------ DATASET RECORDS ------
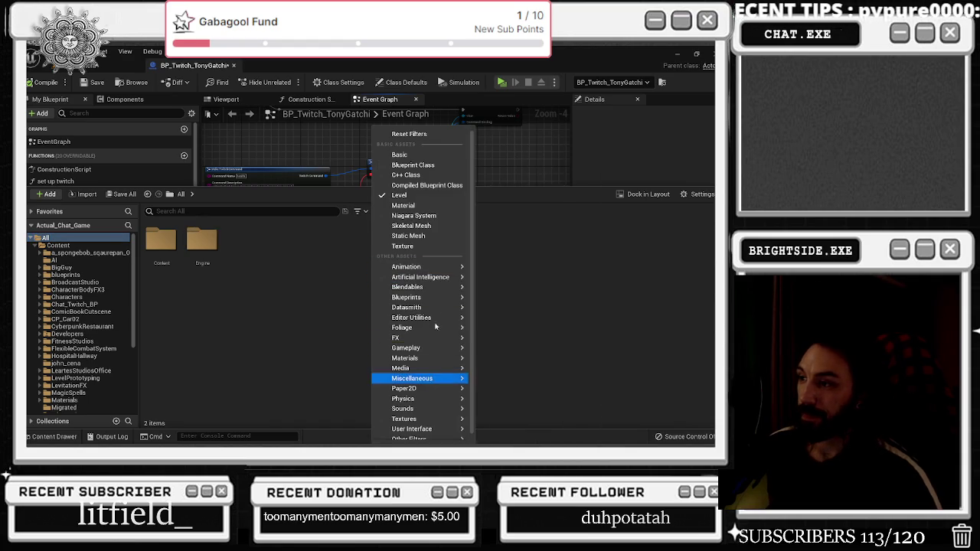
{"action": "mouse_move", "coordinate": [436, 295]}
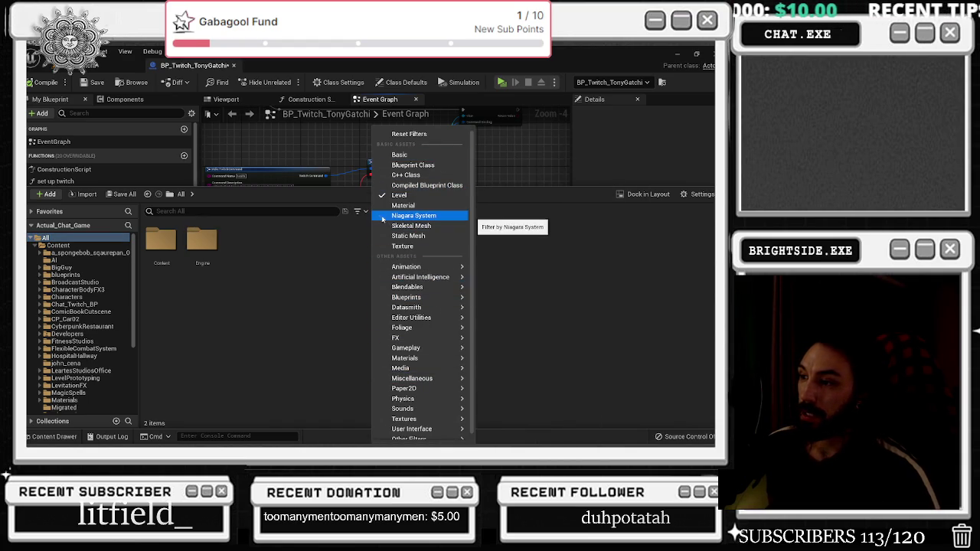
{"action": "left_click", "coordinate": [287, 258]}
Open the level blueprint, then open wb_TonyGatchi_master from the Content Drawer
{"action": "left_click", "coordinate": [115, 66]}
{"action": "left_click", "coordinate": [181, 82]}
{"action": "left_click", "coordinate": [204, 150]}
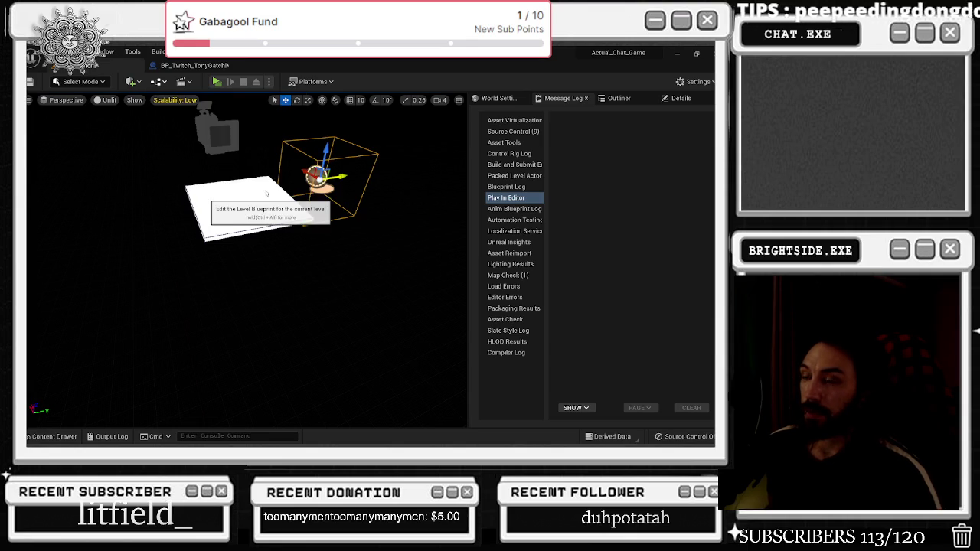
{"action": "key", "text": "ctrl+space"}
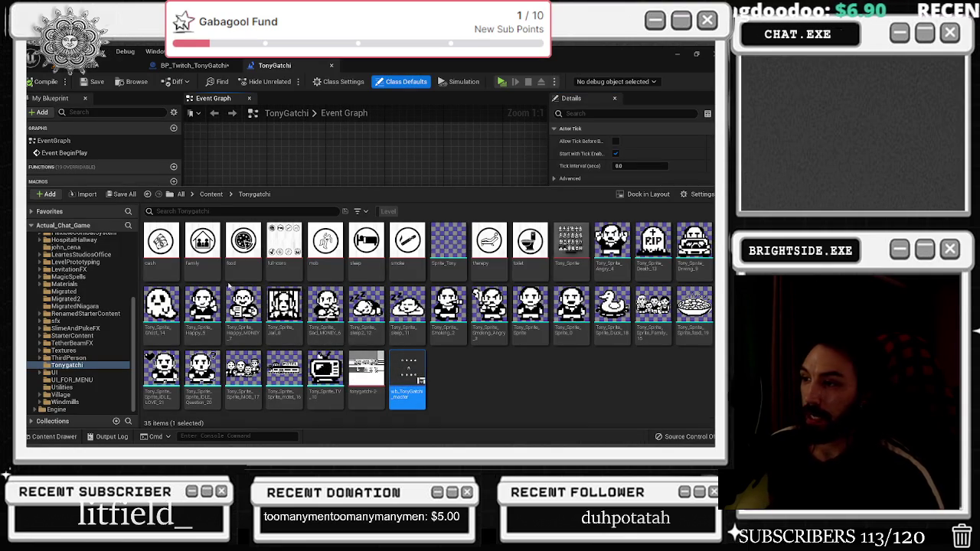
{"action": "key", "text": "Return"}
{"action": "scroll", "coordinate": [487, 287], "scroll_direction": "up", "scroll_amount": 2}
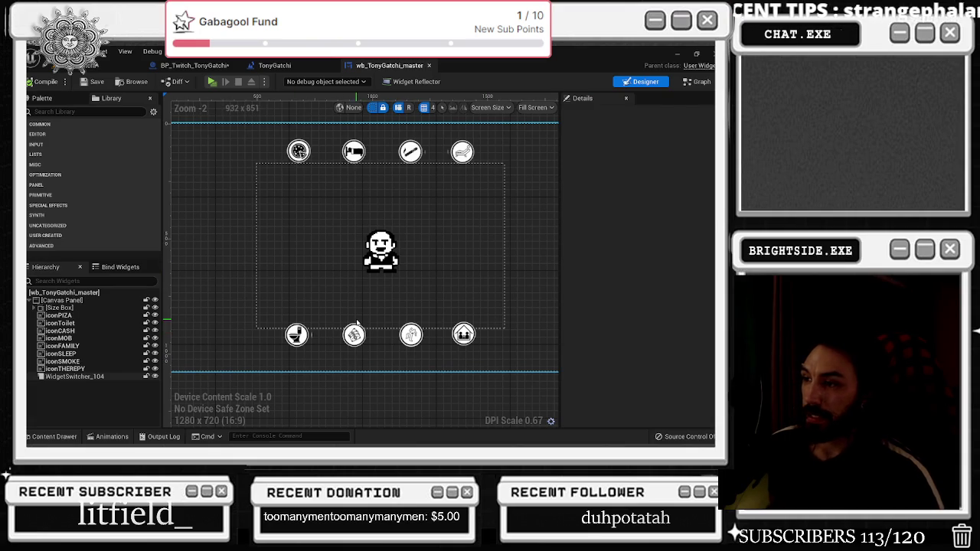
Duplicate wb_TonyGatchi_master and rename the copy wb_TonyGatchi_Health_Bars_Stats
{"action": "left_click", "coordinate": [356, 323]}
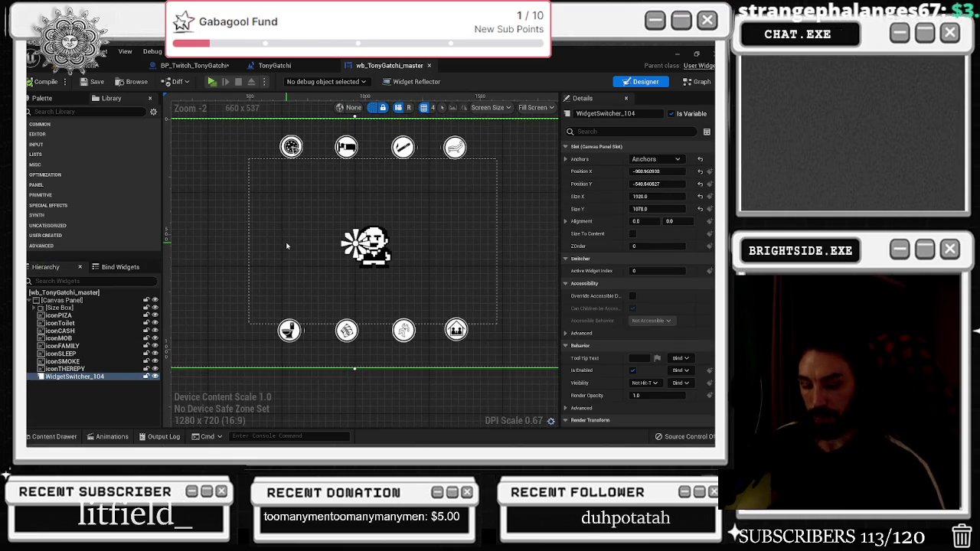
{"action": "key", "text": "ctrl+space"}
{"action": "right_click", "coordinate": [411, 375]}
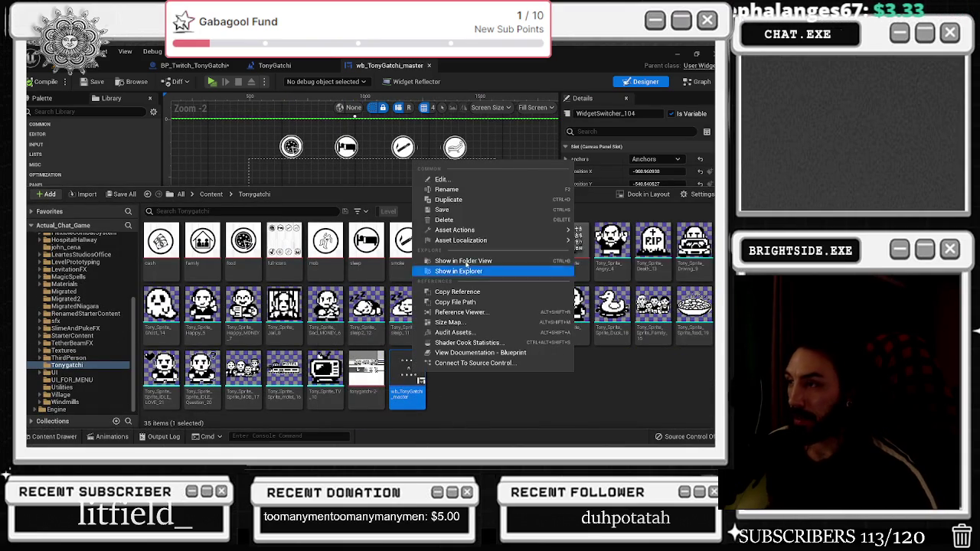
{"action": "left_click", "coordinate": [464, 198]}
{"action": "key", "text": "BackSpace"}
{"action": "key", "text": "BackSpace"}
{"action": "key", "text": "BackSpace"}
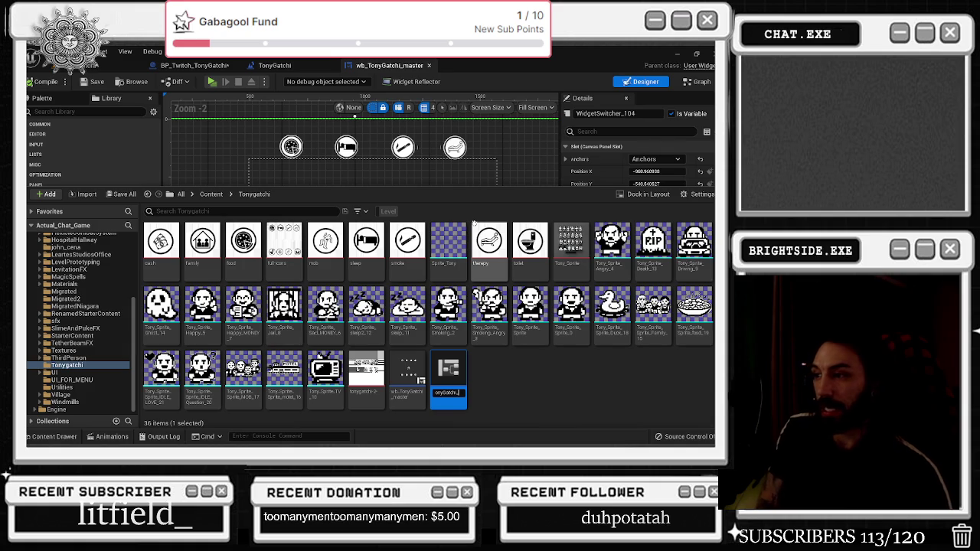
{"action": "type", "text": "Heal"}
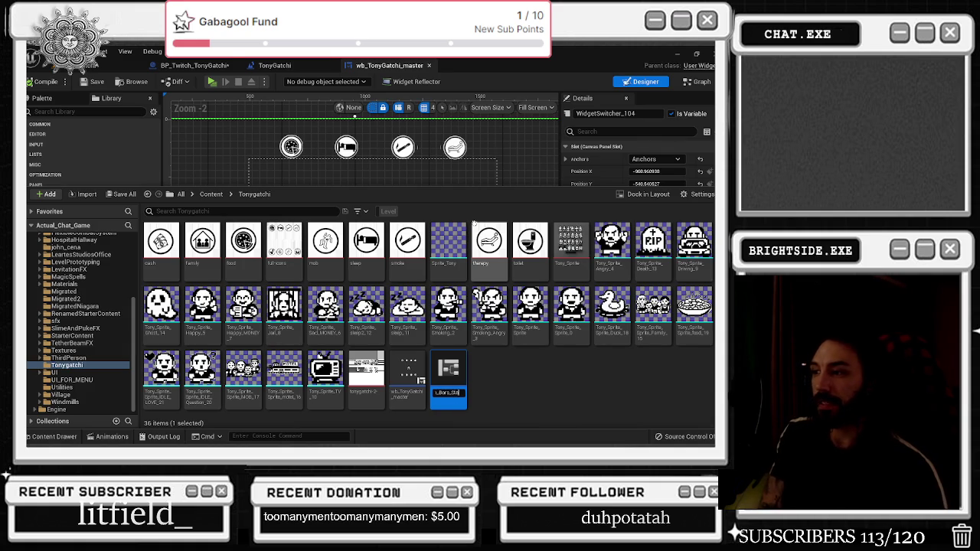
{"action": "key", "text": "Return"}
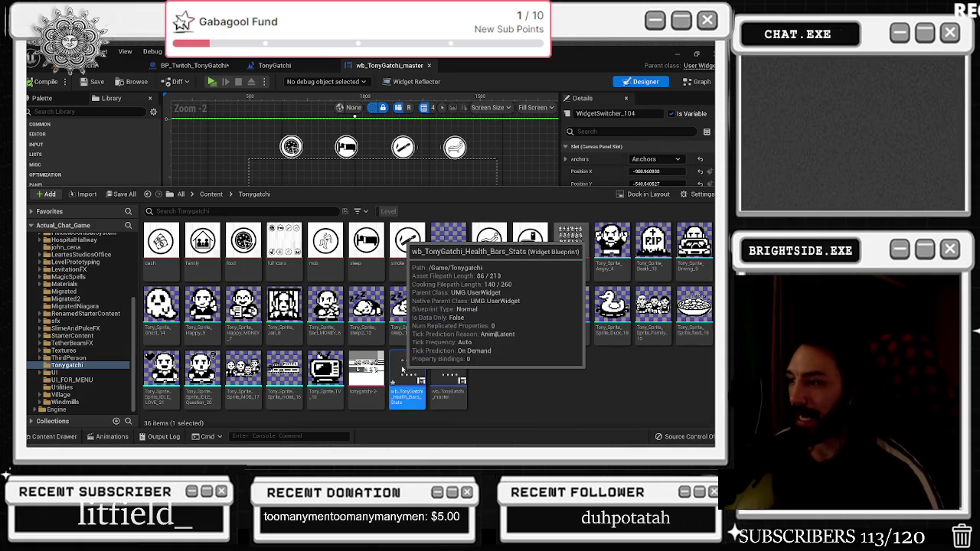
Open wb_TonyGatchi_Health_Bars_Stats, dock it as a tab, and return to wb_TonyGatchi_master
{"action": "double_click", "coordinate": [406, 375]}
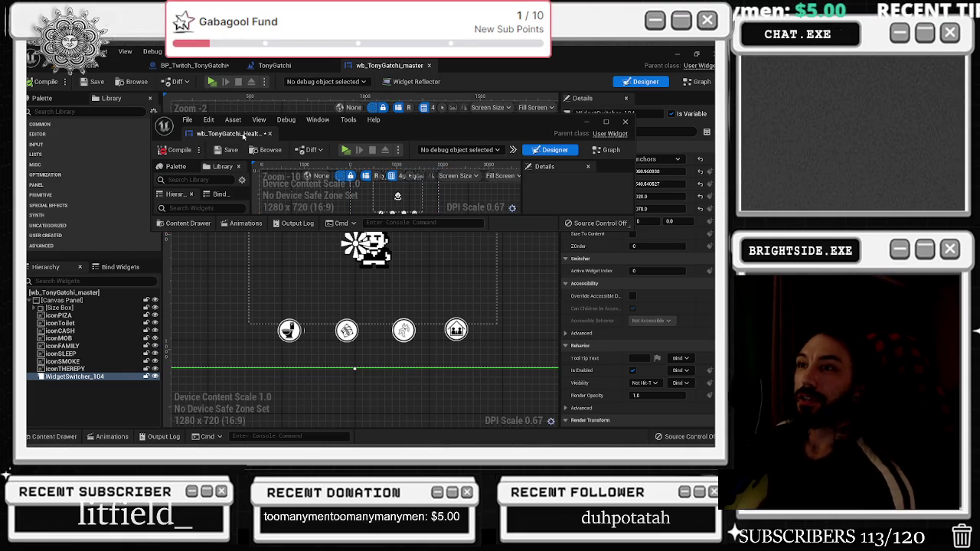
{"action": "left_click_drag", "start_coordinate": [244, 138], "coordinate": [474, 66]}
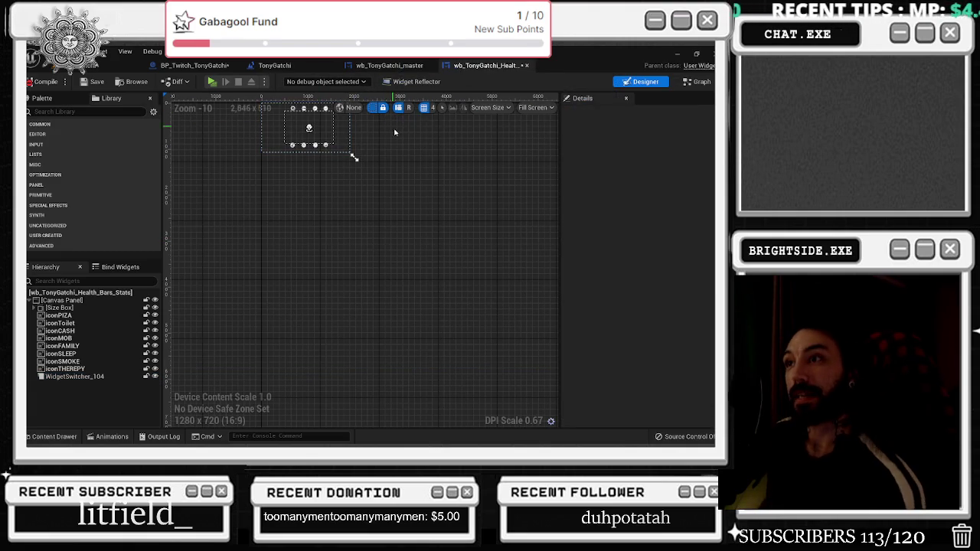
{"action": "scroll", "coordinate": [390, 125], "scroll_direction": "up", "scroll_amount": 6}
------
## [YOUR INSTRUCTIONS]
Only the text of the records belongs in the answer; reproduce it verbatim, with no pictures.

## [SOLVED PROBLEM]
{"action": "mouse_move", "coordinate": [436, 295]}
{"action": "left_click", "coordinate": [287, 258]}
Open the level blueprint, then open wb_TonyGatchi_master from the Content Drawer
{"action": "left_click", "coordinate": [115, 66]}
{"action": "left_click", "coordinate": [181, 82]}
{"action": "left_click", "coordinate": [204, 150]}
{"action": "key", "text": "ctrl+space"}
{"action": "key", "text": "Return"}
{"action": "scroll", "coordinate": [487, 287], "scroll_direction": "up", "scroll_amount": 2}
Duplicate wb_TonyGatchi_master and rename the copy wb_TonyGatchi_Health_Bars_Stats
{"action": "left_click", "coordinate": [356, 323]}
{"action": "key", "text": "ctrl+space"}
{"action": "right_click", "coordinate": [411, 375]}
{"action": "left_click", "coordinate": [464, 198]}
{"action": "key", "text": "BackSpace"}
{"action": "key", "text": "BackSpace"}
{"action": "key", "text": "BackSpace"}
{"action": "type", "text": "Heal"}
{"action": "key", "text": "Return"}
Open wb_TonyGatchi_Health_Bars_Stats, dock it as a tab, and return to wb_TonyGatchi_master
{"action": "double_click", "coordinate": [406, 375]}
{"action": "left_click_drag", "start_coordinate": [244, 138], "coordinate": [474, 66]}
{"action": "scroll", "coordinate": [390, 125], "scroll_direction": "up", "scroll_amount": 6}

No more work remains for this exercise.